▸ **Short task**: Format every line of the listing below as a numbered list, skipping any blank lines and omitting the pictures.

▸ **Data supplied**:
◇ ◇ ◇

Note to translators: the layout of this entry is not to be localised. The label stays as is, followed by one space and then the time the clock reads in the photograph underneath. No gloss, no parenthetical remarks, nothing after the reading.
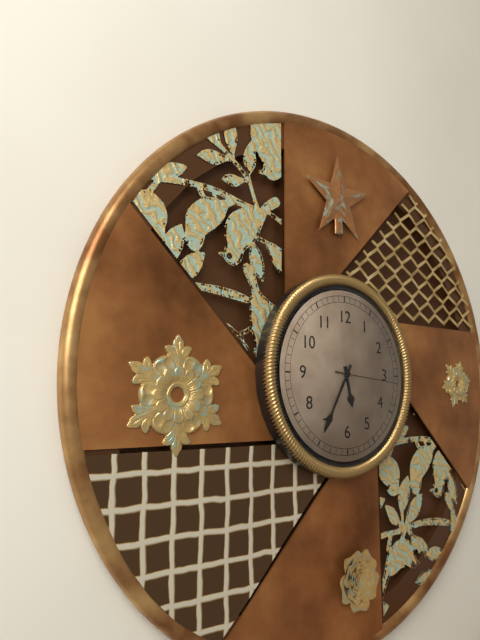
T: 5:35:16
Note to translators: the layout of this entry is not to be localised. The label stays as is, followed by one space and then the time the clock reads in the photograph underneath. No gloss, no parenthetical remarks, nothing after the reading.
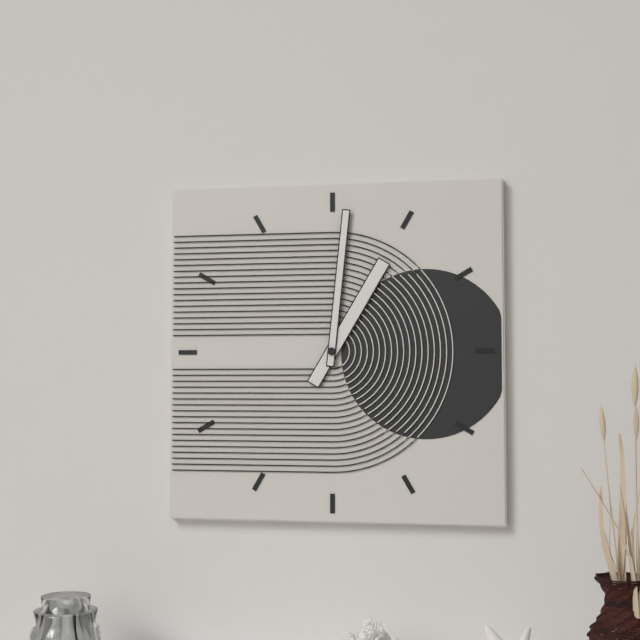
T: 1:01
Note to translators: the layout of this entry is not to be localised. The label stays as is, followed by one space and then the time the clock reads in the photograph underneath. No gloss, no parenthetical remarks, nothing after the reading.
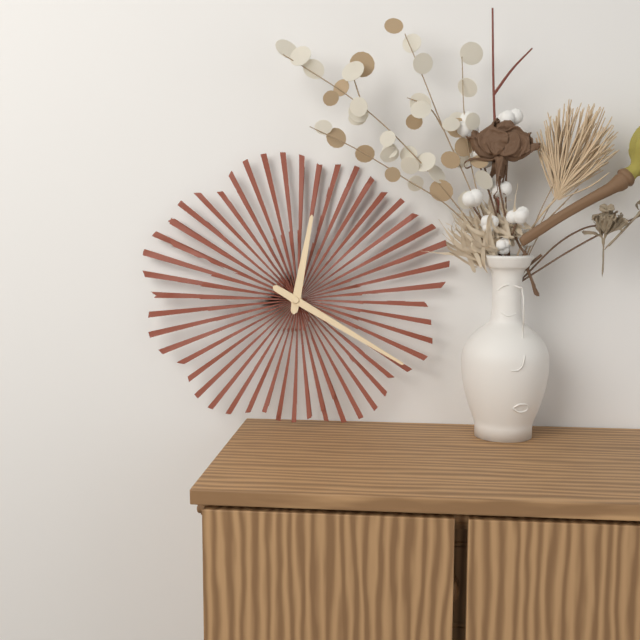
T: 12:20
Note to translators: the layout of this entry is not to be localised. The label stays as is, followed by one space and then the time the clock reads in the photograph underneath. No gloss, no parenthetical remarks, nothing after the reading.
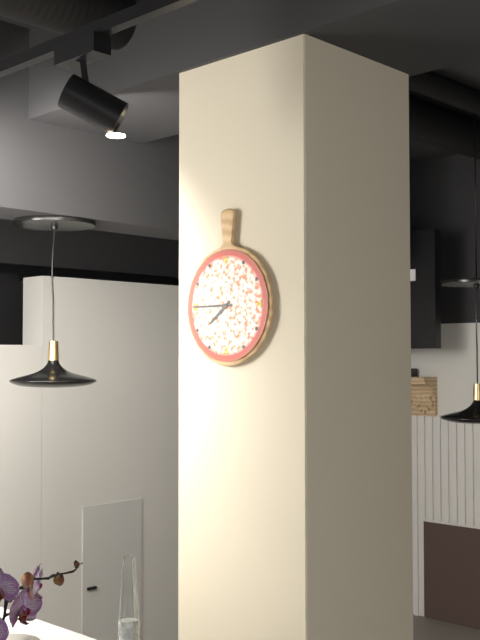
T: 7:45
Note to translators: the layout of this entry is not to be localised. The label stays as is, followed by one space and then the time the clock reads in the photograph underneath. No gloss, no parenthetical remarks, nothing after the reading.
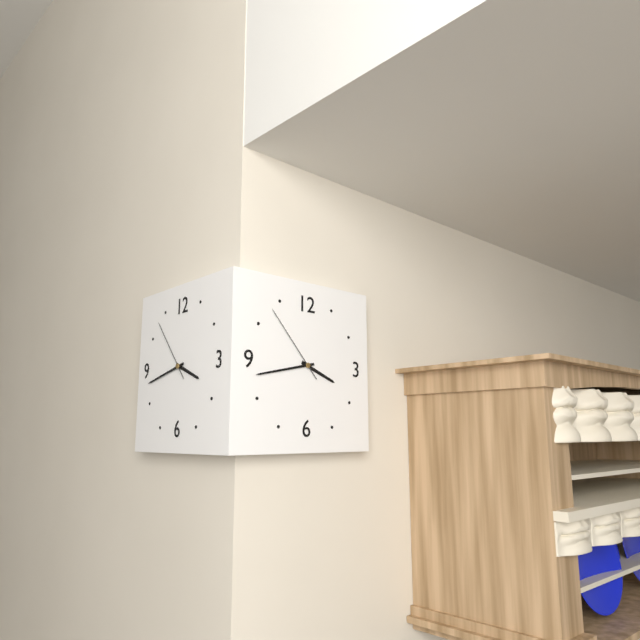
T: 3:43:53
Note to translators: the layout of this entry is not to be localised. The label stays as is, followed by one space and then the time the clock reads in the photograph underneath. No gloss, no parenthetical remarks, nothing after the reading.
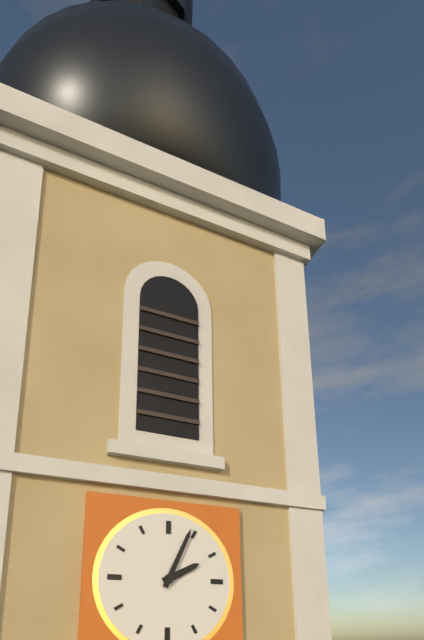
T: 2:04
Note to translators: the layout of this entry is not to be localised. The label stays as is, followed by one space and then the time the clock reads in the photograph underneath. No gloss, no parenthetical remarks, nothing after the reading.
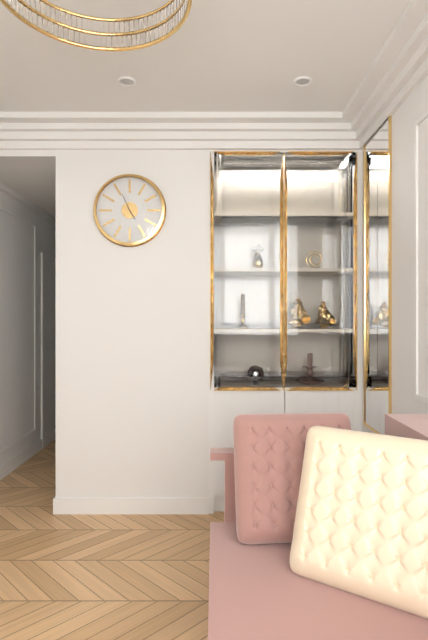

◇ ◇ ◇

▸ **Completed task**:
1. Note to translators: the layout of this entry is not to be localised. The label stays as is, followed by one space and then the time the clock reads in the photograph underneath. No gloss, no parenthetical remarks, nothing after the reading.
2. T: 5:35:16
3. Note to translators: the layout of this entry is not to be localised. The label stays as is, followed by one space and then the time the clock reads in the photograph underneath. No gloss, no parenthetical remarks, nothing after the reading.
4. T: 1:01
5. Note to translators: the layout of this entry is not to be localised. The label stays as is, followed by one space and then the time the clock reads in the photograph underneath. No gloss, no parenthetical remarks, nothing after the reading.
6. T: 12:20
7. Note to translators: the layout of this entry is not to be localised. The label stays as is, followed by one space and then the time the clock reads in the photograph underneath. No gloss, no parenthetical remarks, nothing after the reading.
8. T: 7:45
9. Note to translators: the layout of this entry is not to be localised. The label stays as is, followed by one space and then the time the clock reads in the photograph underneath. No gloss, no parenthetical remarks, nothing after the reading.
10. T: 3:43:53
11. Note to translators: the layout of this entry is not to be localised. The label stays as is, followed by one space and then the time the clock reads in the photograph underneath. No gloss, no parenthetical remarks, nothing after the reading.
12. T: 2:04
13. Note to translators: the layout of this entry is not to be localised. The label stays as is, followed by one space and then the time the clock reads in the photograph underneath. No gloss, no parenthetical remarks, nothing after the reading.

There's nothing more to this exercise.